___ TRECHO DA PÁGINA ___

Amei-a, como se nunca a tivesse conhecido. De fato é isto. Do já sabido só me inspira o tédio. Amei-a, por ser momento, ser breve. Não deve-se saber apenas chegar, mas também a partir. E amo quem parte na hora certa. Amo quem percebe que já não amo, mas então continuo a amar-lhe ainda mais por isso. E como tal amor, não pode ser outra coisa se não livre, não há contradição no que digo. Te amo, e vá-te logo. Tenho ainda tantas coisas para amar, como um colecionador de momentos, pois quando isso eu não mais puder, tornar-me-ei arqueólogo da memória, de meus vividos. Quando não mais puder amar pessoas, enamorarei cada instante, cada falta e cada solidão. No sótão de meu eu, pertenço-me mais que tudo, e apenas de mim serei escravo. Pois amo, e sou livre, acima de tudo, livre para amar todos.

26 outubro, 2013

em que esquina perdi minha direção
em que árvore esgotei o assunto
bem lá no fundo, é tudo ilusão.

16 outubro, 2013

O ego e o reflexo

É só outro dia que chegar em casa é sempre a mesma coisa, a mesma xícara de café de duas semanas atrás ainda em cima da mesa, fedor de mofo e um resquício de incenso, que disseram ser feito de adubo. Tem pequeninos insetos cortando meu olhar sobre o monitor, dançando pelo quarto por causa das cascas de frutas no lixeiro que nunca teve tampa. Há uma pilha de desenhos e quadros, ao lado da pilha de livros que se estende sobre a cama com um xerox do Derrida, o livro mais chamativo do Leminski e um lembrete de um compromisso para amanhã. Sacar dinheiro para pagar o aluguel, pagar este quarto mofado mais morto que minhas esperanças de algo promissor em qualquer caminho da minha vida, não sei bem os rumos que tomei, nem mesmo se já tomei algum, pela dúvida parece realmente que não. E está longe disso acontecer, são tantas desventuras e pensamentos medrosos para conseguir firmar o próximo passo, atolado sempre mais nesse lodo, perdendo-se nos devaneios e máscaras, desfilando de salto na passarela da esfera social. Estou farto, demasiado farto. Já não posso mais desviar de tantos dedos, já não consigo ver beleza nessas faces cansadas, tanto quanto eu, de continuar sendo outra coisa que não si mesmo. "Em que espelho ficou perdida a minha face", em que segundo ficou perdido os meus atos, em que ouvido ficou perdida minhas palavras, em que pensamentos me perdi? É tão longe de casa, mais longe do que se possa imaginar, como seria voltar? Como seria mudar? Como seria descobrir o que sou... Cada dia que passa, é apenas outro dia passado, e se penso no passado é difícil lembrar como eu tenho passado todos esses dias, até agora. Não sei como ainda mantenho-me andando, apontando o pé à direção alguma, sem conseguir falar para metade das pessoas que conheço; como estou de saco cheio delas. Errei o rumo, me perdi do mundo e se me abrigo aqui é apenas por vaidade. Vejo o reflexo no espelho deste rosto triste e sem expressão, fito-o por alguns segundos, essa face me é peculiar, parece comigo, mas já nem sei mais como me pareço.

___ INFORMAÇÕES EXTRAÍDAS ___

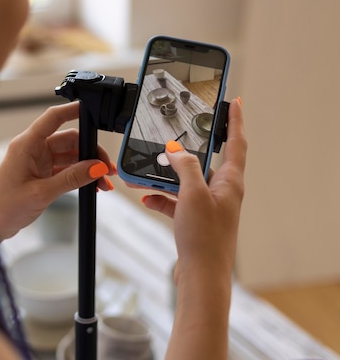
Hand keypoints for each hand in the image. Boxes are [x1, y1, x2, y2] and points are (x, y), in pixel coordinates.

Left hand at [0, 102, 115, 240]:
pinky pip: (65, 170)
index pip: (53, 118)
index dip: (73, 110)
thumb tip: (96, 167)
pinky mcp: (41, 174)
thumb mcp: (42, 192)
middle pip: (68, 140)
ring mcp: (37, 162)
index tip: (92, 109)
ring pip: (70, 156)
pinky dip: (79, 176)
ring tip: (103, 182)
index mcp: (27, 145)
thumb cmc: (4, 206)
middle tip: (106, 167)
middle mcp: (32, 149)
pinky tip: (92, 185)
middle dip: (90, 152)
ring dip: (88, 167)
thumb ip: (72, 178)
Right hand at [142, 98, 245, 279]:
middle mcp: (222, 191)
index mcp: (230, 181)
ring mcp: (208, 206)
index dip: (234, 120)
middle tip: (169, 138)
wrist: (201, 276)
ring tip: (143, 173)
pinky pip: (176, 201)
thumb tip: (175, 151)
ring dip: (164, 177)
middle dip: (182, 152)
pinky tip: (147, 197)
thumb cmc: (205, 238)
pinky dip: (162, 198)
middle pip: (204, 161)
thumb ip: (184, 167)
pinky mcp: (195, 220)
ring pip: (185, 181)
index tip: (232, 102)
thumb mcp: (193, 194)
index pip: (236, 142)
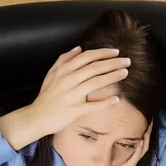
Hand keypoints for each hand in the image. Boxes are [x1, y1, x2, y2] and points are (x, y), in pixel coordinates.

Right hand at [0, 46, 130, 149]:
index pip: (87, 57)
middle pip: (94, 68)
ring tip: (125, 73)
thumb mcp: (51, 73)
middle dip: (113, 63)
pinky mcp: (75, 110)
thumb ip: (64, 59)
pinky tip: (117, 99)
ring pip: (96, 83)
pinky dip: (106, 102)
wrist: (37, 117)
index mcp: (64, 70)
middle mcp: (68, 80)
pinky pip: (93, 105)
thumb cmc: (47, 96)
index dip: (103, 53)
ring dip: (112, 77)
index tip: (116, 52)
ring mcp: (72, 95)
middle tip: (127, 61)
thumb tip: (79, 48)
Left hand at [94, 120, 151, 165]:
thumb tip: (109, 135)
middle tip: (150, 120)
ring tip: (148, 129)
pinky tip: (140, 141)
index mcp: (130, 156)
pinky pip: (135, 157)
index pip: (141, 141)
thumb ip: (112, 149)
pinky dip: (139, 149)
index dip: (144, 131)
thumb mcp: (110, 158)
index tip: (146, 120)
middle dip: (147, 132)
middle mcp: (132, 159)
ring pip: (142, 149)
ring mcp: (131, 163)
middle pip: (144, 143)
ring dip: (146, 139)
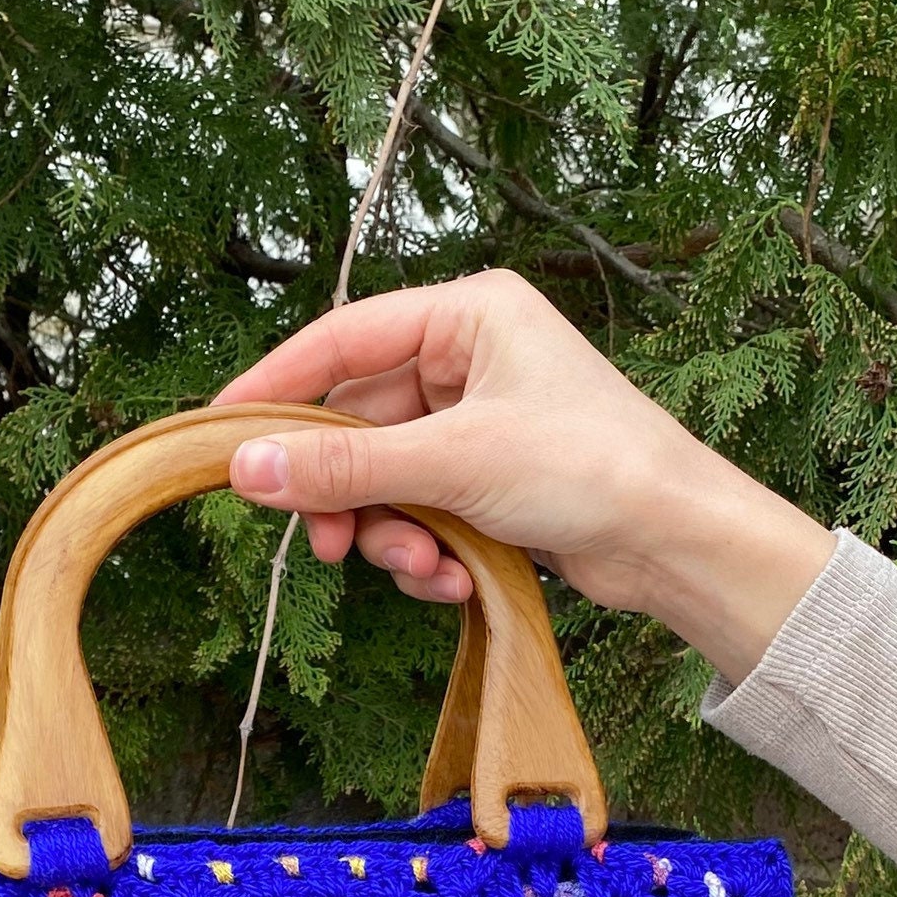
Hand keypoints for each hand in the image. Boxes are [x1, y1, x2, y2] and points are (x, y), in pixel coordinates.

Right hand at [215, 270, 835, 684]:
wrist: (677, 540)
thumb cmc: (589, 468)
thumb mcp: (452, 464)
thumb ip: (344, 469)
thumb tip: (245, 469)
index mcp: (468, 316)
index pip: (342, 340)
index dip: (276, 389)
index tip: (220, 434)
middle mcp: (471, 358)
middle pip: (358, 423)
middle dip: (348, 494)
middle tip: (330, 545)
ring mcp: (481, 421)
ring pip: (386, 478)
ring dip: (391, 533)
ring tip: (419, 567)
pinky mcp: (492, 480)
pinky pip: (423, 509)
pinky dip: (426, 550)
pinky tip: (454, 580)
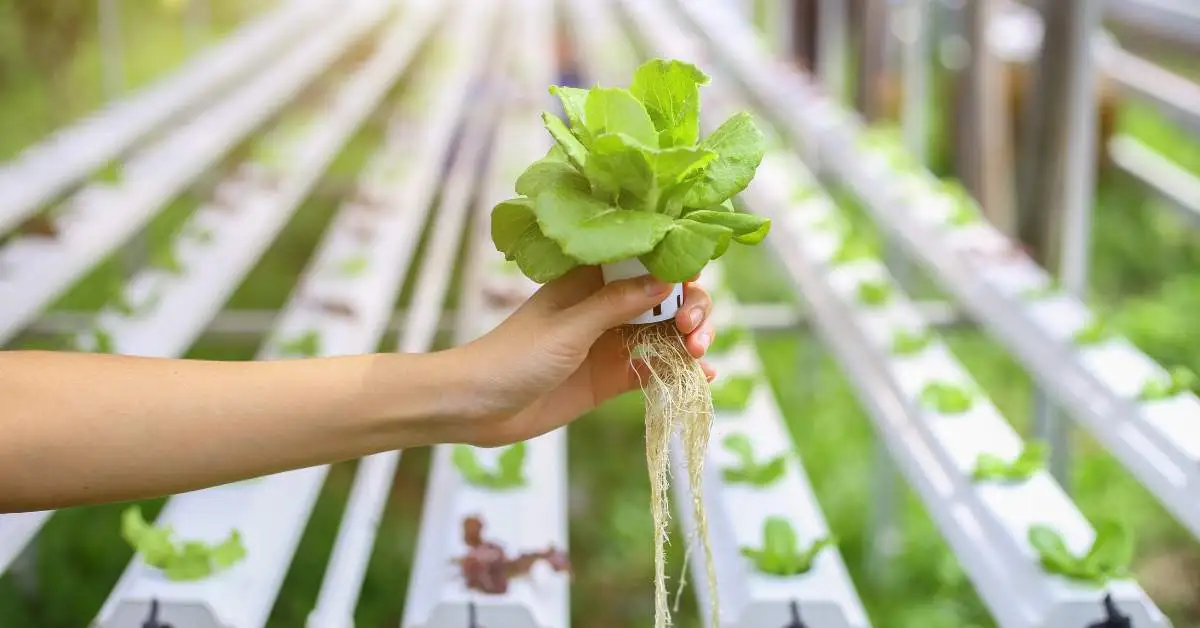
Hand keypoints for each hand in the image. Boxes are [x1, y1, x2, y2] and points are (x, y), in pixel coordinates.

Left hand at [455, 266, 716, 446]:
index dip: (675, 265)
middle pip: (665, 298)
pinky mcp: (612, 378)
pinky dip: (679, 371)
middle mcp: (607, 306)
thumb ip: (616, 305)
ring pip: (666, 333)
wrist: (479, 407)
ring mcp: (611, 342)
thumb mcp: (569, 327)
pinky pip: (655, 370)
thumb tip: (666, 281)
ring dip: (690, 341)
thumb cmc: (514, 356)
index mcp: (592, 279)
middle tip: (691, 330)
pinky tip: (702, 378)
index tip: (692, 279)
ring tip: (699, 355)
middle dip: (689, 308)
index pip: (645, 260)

___

*TAREFAS E EXERCÍCIOS*
#1 Reproduza do trecho da página tudo o que vai de "Amei-a, como se" até "para amar todos.".
#2 Responda com base no trecho da página:
(a) No primeiro parágrafo, o que o já sabido inspira?
(b) De que disseram ser feito o incenso?
(c) Que data aparece logo acima do título "O ego e o reflexo"?
#3 Dê continuidade ao trecho da página a partir da última frase.

*RESULTADOS DO EXERCÍCIO*
#1
Amei-a, como se nunca a tivesse conhecido. De fato é isto. Do já sabido só me inspira o tédio. Amei-a, por ser momento, ser breve. Não deve-se saber apenas chegar, mas também a partir. E amo quem parte na hora certa. Amo quem percebe que já não amo, mas então continuo a amar-lhe ainda mais por isso. E como tal amor, não pode ser outra coisa se não livre, não há contradição no que digo. Te amo, e vá-te logo. Tenho ainda tantas coisas para amar, como um colecionador de momentos, pois quando isso eu não mais puder, tornar-me-ei arqueólogo da memória, de meus vividos. Quando não mais puder amar pessoas, enamorarei cada instante, cada falta e cada solidão. No sótão de meu eu, pertenço-me mais que tudo, e apenas de mim serei escravo. Pois amo, e sou livre, acima de tudo, livre para amar todos.

#2
(a) Só o tédio.
(b) De adubo.
(c) 16 outubro, 2013.

#3
09 outubro, 2013

Sobre aprender a morrer

Nem sei bem como começar, acho que ninguém sabe como começa uma história lamentável, a verdade é que essa história pode nem ser real. É o tipo de coisa que se pensa quando senta em uma mesa de cafeteria, sozinho, mas nunca se está realmente só. As pessoas olham, nunca trocam sorrisos, e há sempre algum cretino na mesa ao lado com ideias do século passado, e na mesa da frente, e na cafeteria inteira. Conheço pessoas cretinas que eu nem conheço, irônico e contraditório, que até soa verdadeiro, e talvez seja. Ou talvez seja apenas capricho meu, a verdade é que nem gosto tanto de café, mas cafeteria é um bom lugar pra se sentir bem, afinal, é o lugar com mais pessoas tristes por metro quadrado, até mais que num enterro. A tristeza das cafeterias é legítima, a de enterro é apenas pose, para continuar a se sentir humano, mas a quem queremos enganar, lágrimas não representam nada, a dor vem de dentro, vem de lugar nenhum, de um vazio quase infinito que se esvai em acordeões toda vez que ousamos ver além. E quão longe é esse além onde descansa uma alma morta, onde a primavera é eterna e onde as pessoas trocam sorrisos. Em que lugar da terra fica a bondade?
     Meu vazio me engole e suplica por uma cafeteria aberta às duas horas da manhã, e um pai a qualquer estação do ano.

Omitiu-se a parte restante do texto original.